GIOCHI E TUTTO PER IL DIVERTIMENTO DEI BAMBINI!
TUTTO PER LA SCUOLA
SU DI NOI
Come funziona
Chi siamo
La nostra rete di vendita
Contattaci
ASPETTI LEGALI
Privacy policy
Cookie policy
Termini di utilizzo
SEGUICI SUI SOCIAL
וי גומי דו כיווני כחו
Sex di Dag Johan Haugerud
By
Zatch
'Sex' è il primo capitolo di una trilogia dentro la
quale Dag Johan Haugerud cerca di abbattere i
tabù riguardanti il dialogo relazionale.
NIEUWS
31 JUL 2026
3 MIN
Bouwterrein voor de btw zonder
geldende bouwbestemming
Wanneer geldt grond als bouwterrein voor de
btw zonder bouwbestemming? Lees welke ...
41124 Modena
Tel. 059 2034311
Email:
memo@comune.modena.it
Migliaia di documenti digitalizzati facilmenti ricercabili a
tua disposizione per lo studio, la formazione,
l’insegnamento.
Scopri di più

Your assignment
Transcribe all of the data exactly, leaving no line out.

Answer box
GIOCHI E TUTTO PER IL DIVERTIMENTO DEI BAMBINI!
TUTTO PER LA SCUOLA
SU DI NOI
Come funziona
Chi siamo
La nostra rete di vendita
Contattaci
ASPETTI LEGALI
Privacy policy
Cookie policy
Termini di utilizzo
SEGUICI SUI SOCIAL
וי גומי דו כיווני כחו
Sex di Dag Johan Haugerud
By
Zatch
'Sex' è il primo capitolo di una trilogia dentro la
quale Dag Johan Haugerud cerca di abbattere i
tabù riguardanti il dialogo relazionale.
NIEUWS
31 JUL 2026
3 MIN
Bouwterrein voor de btw zonder
geldende bouwbestemming
Wanneer geldt grond als bouwterrein voor de
btw zonder bouwbestemming? Lees welke ...
41124 Modena
Tel. 059 2034311
Email:
memo@comune.modena.it
Migliaia di documenti digitalizzati facilmenti ricercabili a
tua disposizione per lo studio, la formazione,
l’insegnamento.
Scopri di più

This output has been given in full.